La Fed lie son taux directeur au chômage et à l'inflation

le 13/12/2012 L'AGEFI Quotidien / Edition de 7H

Elle rachètera par ailleurs 45 milliards de dollars de Treasuries tous les mois, en plus des MBS

Le fronton de la

Le Comité de politique monétaire (FOMC) de la Fed a donné hier au marché ce qu’il attendait: un nouveau visage à sa politique d’assouplissement quantitatif, avec en prime un changement de perspective sur le maintien des taux à un niveau exceptionnellement bas. A un horizon temporel (au moins jusqu’à mi-2015), il préfère désormais des critères relatifs au taux de chômage et à l’inflation. Lors de sa conférence de presse, le président de la Fed, Ben Bernanke, a mis l'accent sur la lutte contre le chômage, évoquant un «immense gâchis».

Sur le front de l’assouplissement quantitatif, la Fed pallie la disparition programmée de l’opération Twist. Mais alors que cette dernière consistait à acheter 45 milliards de dollars d’obligations à long terme tout en vendant le même volume de titres à court terme, le nouvel élan du FOMC visera à effectuer des achats mensuels de 45 milliards de dollars de Treasuries en termes secs.

Avec un volume conséquent de titres courts dans son portefeuille, la banque centrale se concentrera sur la partie longue de la courbe. Avec la poursuite des achats de titres adossés à des créances hypothécaires (MBS) au tempo de 40 milliards de dollars par mois, l’effort de la Fed s’établira donc à 85 milliards de dollars. Lors de sa conférence de presse, Ben Bernanke a toutefois estimé que la Fed ne fournissait pas un stimulus supplémentaire. «Ce n’est pas la taille du bilan de la Fed qui importe, mais dans quelle mesure la Fed force les investisseurs privés à ajuster leurs propres positions», a-t-il souligné.
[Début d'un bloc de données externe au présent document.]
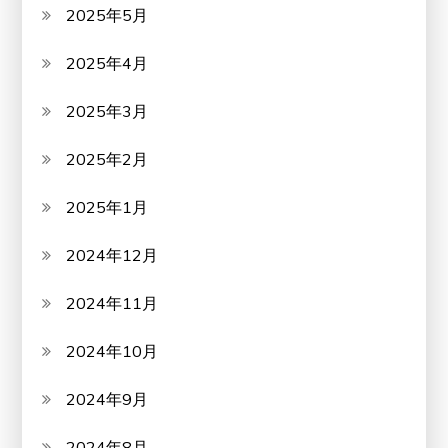
2025年5月
2025年4月
2025年3月
2025年2月
2025年1月
2024年12月
2024年11月
2024年10月
2024年9月
2024年8月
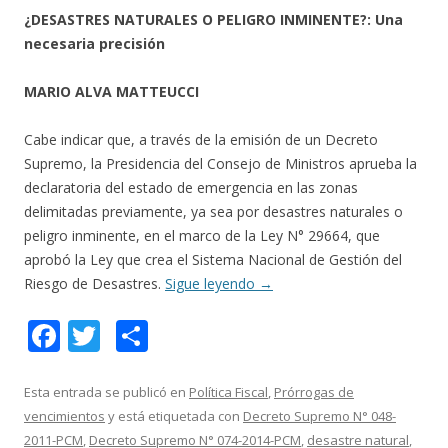
¿DESASTRES NATURALES O PELIGRO INMINENTE?: Una
necesaria precisión
MARIO ALVA MATTEUCCI
Cabe indicar que, a través de la emisión de un Decreto
Supremo, la Presidencia del Consejo de Ministros aprueba la
declaratoria del estado de emergencia en las zonas
delimitadas previamente, ya sea por desastres naturales o
peligro inminente, en el marco de la Ley N° 29664, que
aprobó la Ley que crea el Sistema Nacional de Gestión del
Riesgo de Desastres.
Sigue leyendo
→
F
T
C
ac
w
o
e
itt
m
Esta entrada se publicó en
Política Fiscal
,
Prórrogas de
vencimientos
y está etiquetada con
Decreto Supremo N° 048-
b
er
p
2011-PCM
,
Decreto Supremo N° 074-2014-PCM
,
desastre natural
,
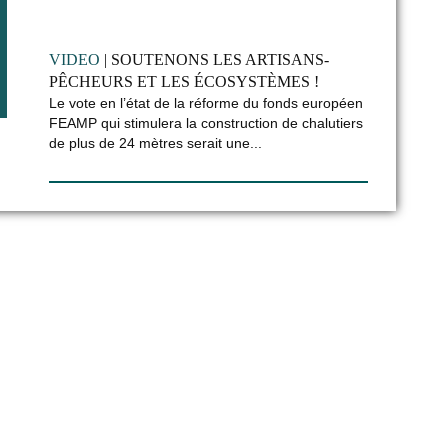
VIDEO
| SOUTENONS LES ARTISANS-
PÊCHEURS ET LES ÉCOSYSTÈMES !
Le vote en l’état de la réforme du fonds européen
FEAMP qui stimulera la construction de chalutiers
de plus de 24 mètres serait une...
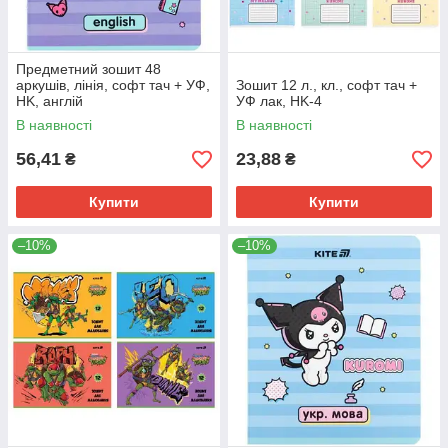
Предметний зошит 48
аркушів, лінія, софт тач + УФ,
Зошит 12 л., кл., софт тач +
HK, англій
УФ лак, HK-4
В наявності
В наявності
56,41
23,88
₴
₴
Купити
Купити
–10%
–10%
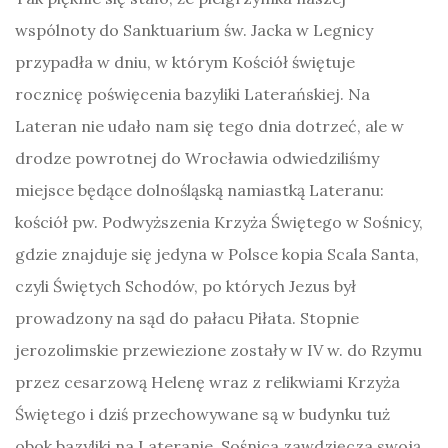
wspólnoty do Sanktuarium św. Jacka w Legnicy
przypadła w dniu, w którym Kościół świętuje
rocznicę poświęcenia bazyliki Laterańskiej. Na
Lateran nie udało nam się tego dnia dotrzeć, ale w
drodze powrotnej do Wrocławia odwiedziliśmy
miejsce będące dolnośląską namiastką Lateranu:
kościół pw. Podwyższenia Krzyża Świętego w Sośnicy,
gdzie znajduje się jedyna w Polsce kopia Scala Santa,
czyli Świętych Schodów, po których Jezus był
prowadzony na sąd do pałacu Piłata. Stopnie
jerozolimskie przewiezione zostały w IV w. do Rzymu
przez cesarzową Helenę wraz z relikwiami Krzyża
Świętego i dziś przechowywane są w budynku tuż
obok bazyliki na Lateranie. Sośnica zawdzięcza swoją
Objectif de cette politique : limiter la hausse des taux d’intérêt, alors que les indicateurs d’activité restent mitigés sur le quatrième trimestre, souligne-t-on chez Aurel BGC, d’autant que «le risque inflationniste n’existe pas». La Fed a revu hier en légère baisse ses prévisions de croissance pour les deux prochaines années. En 2013, elle table sur une progression du PIB de 2,3% à 3%, contre une fourchette de 2,5% à 3% donnée en septembre. En 2014, la croissance devrait s’établir entre 3% et 3,5%, contre une prévision antérieure de 3% à 3,8%.

Pour ce qui est de la promesse d’un maintien des Fed funds à un niveau exceptionnellement bas, elle est dorénavant liée à l’évolution du taux de chômage et de l’inflation. Ce niveau «sera justifié au moins aussi longtemps que le taux de chômage restera au-dessus de 6,5%, que l’inflation à un horizon de un et deux ans ne sera pas supérieure de plus d’un demi-point de pourcentage à la cible à long terme de 2% fixée par le Comité, et que les anticipations d’inflation à long terme continueront d’être bien arrimées», souligne le communiqué du FOMC.

Mais comme les membres du FOMC prévoient un taux de chômage compris entre 6% et 6,6% en 2015 et une inflation entre 1,8% et 2%, «d’une certaine manière, rien n’a changé», relève Alexandra Estiot, économiste chez BNP Paribas. «Ils ont simplement décidé de mettre en valeur les conditions économiques au lieu d’une date». Avec un taux de chômage actuel de 7,7%, qui a reculé de 0,2 % le mois dernier, et un marché du logement qui pourrait favoriser la mobilité du travail dans l’année qui vient, «nous pouvons voir un scénario où le taux de chômage converge vers ce taux de 6,5% bien plus tôt que mi-2015», estime de son côté Rob Carnell, économiste chez ING.

Bien que ce mécanisme des seuils puisse être contradictoire,  Ben Bernanke l'a estimé plus efficace «car il permettra aux marchés de s’ajuster automatiquement en fonction des nouvelles données économiques».